A recent paper that may be of interest:

YIN HongFu & SONG HaiJun (2013)
Mass extinction and Pangea integration during the Paleozoic-Mesozoic transition.
SCIENCE CHINA Earth Sciences 56 (11): 1791-1803
DOI: 10.1007/s11430-013-4624-3

Note: pdf can be downloaded for free from abstract link.

The greatest Phanerozoic mass extinction happened at the end-Permian
to earliest Triassic. About 95% species, 82% genera, and more than
half families became extinct, constituting the sole macro-mass
extinction in geological history. This event not only caused the great
extinction but also destroyed the 200 Myr-long Paleozoic marine
ecosystem, prompted its transition to Mesozoic ecosystem, and induced
coal gap on land as well as reef gap and chert gap in ocean. The
biotic crisis during the Paleozoic-Mesozoic transition was a long
process of co-evolution between geospheres and biosphere. The event
sequence at the Permian-Triassic boundary (PTB) reveals two-episodic
pattern of rapidly deteriorating global changes and biotic mass
extinction and the intimate relationship between them.

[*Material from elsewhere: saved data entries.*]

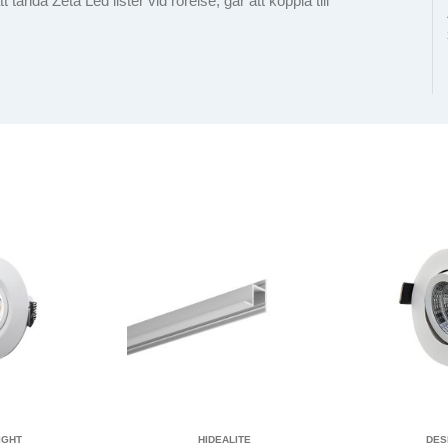
ända Zeta Led lister vid rörelse, går att koppla till
IGHT
HIDEALITE
DES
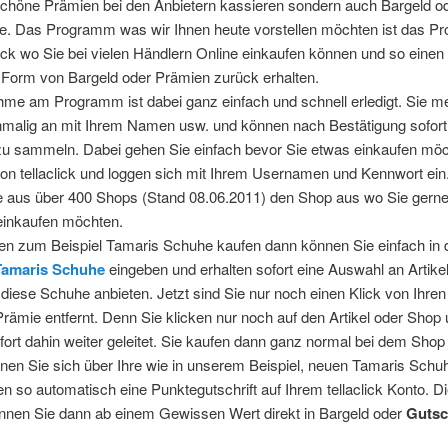
 schöne Prämien bei den Anbietern kassieren sondern auch Bargeld o
e. Das Programm was wir Ihnen heute vorstellen möchten ist das 
lick wo Sie bei vielen Händlern Online einkaufen können und so einen 
 Form von Bargeld oder Prämien zurück erhalten.
hme am Programm ist dabei ganz einfach und schnell erledigt. Sie m
inmalig an mit Ihrem Namen usw. und können nach Bestätigung sofor
u sammeln. Dabei gehen Sie einfach bevor Sie etwas einkaufen möc
von tellaclick und loggen sich mit Ihrem Usernamen und Kennwort ei
e aus über 400 Shops (Stand 08.06.2011) den Shop aus wo Sie gerne
einkaufen möchten.
en zum Beispiel Tamaris Schuhe kaufen dann können Sie einfach in 
Tamaris Schuhe
eingeben und erhalten sofort eine Auswahl an Artike
diese Schuhe anbieten. Jetzt sind Sie nur noch einen Klick von Ihre
Prämie entfernt. Denn Sie klicken nur noch auf den Artikel oder Shop
ort dahin weiter geleitet. Sie kaufen dann ganz normal bei dem Shop
en Sie sich über Ihre wie in unserem Beispiel, neuen Tamaris Schu
en so automatisch eine Punktegutschrift auf Ihrem tellaclick Konto. D
nnen Sie dann ab einem Gewissen Wert direkt in Bargeld oder
Gutsc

The severe
global changes coupling multiple geospheres may have affected the
Pangea integration on the Earth's surface spheres, which include: the
Pangea integration→enhanced mountain height and basin depth, changes
of wind and ocean current systems; enhanced ocean basin depth→the
greatest Phanerozoic regression at PTB, disappearance of epeiric seas
and subsequent rapid transgression; the Pangea integration→thermal
isolation effect of continental lithosphere and decrease of mid-ocean
ridges→development of continental volcanism; two-episode volcanism
causing LIPs of the Emeishan Basalt and the Siberian Trap (259-251
Ma)→global warming and mass extinction; continental aridification and
replacement of monsoon system by latitudinal wind system→destruction
of vegetation; enhanced weathering and CH4 emission→negative excursion
of delta13C; mantle plume→crust doming→regression; possible relation
between the Illawarra magnetic reversal and the PTB extinction, and so
on. Mantle plume produced the Late Permian LIPs and mantle convection
may have caused the process of the Pangea integration. Subduction,
delamination, and accumulation of the earth's cool lithospheric
material at the "D" layer of CMB started mantle plume by heat
compensation and disturbed the outer core thermo-convection, and the
latter in turn would generate the mid-Permian geomagnetic reversal.
These core and mantle perturbations may have caused the Pangea
integration and two successive LIPs in the Permian, and probably
finally the mass extinction at the PTB.